In a twist that Deloitte calls the high-wage paradox, investment in low-wage countries such as India appears to be declining while investment in more high-cost regions, such as Europe, is on the rise.

The consulting firm explains the discrepancy by pointing to manufacturers' motivations for overseas investment: Rather than looking to cut costs, they are aiming to grow into new markets.

"Contrary to the perception that U.S. manufacturers are moving operations abroad to reduce costs, foreign direct investments have been concentrated in high-wage countries, demonstrating that companies are focused more on growth than on cost-cutting," said Peter Koudal, Deloitte's research director for global manufacturing.

The record level of overseas investment, which surged 90% in 2004 from $28 billion a year earlier, was driven by a rise in mergers and acquisition spending, Delloite said.

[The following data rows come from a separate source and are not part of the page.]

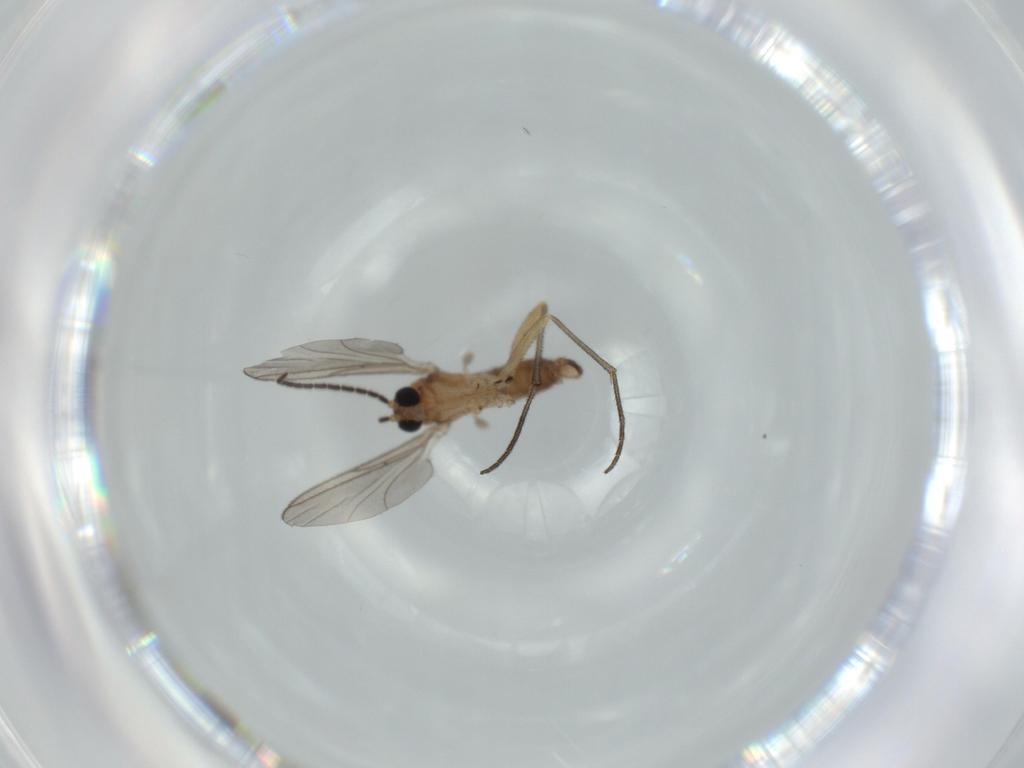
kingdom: Animalia
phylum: Arthropoda
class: Insecta
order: Diptera
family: Sciaridae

The value of foreign acquisitions by U.S. manufacturers rose to $31 billion in 2004 from $16 billion two years earlier.

With growing markets and cheaper labor, the lure of China and India has long been apparent to manufacturers.

According to Deloitte, however, foreign investment by U.S. manufacturers in low-wage economies declined nearly 67% from 1999 to 2003. Over the same period, investment in high-wage markets including Western Europe, Canada and Australia remained steady.

In 2003, for instance, Switzerland attracted nearly a third of total investment from U.S. manufacturers in Europe, led by the $3.4-billion acquisition of Centerpulse by Zimmer Holdings Inc.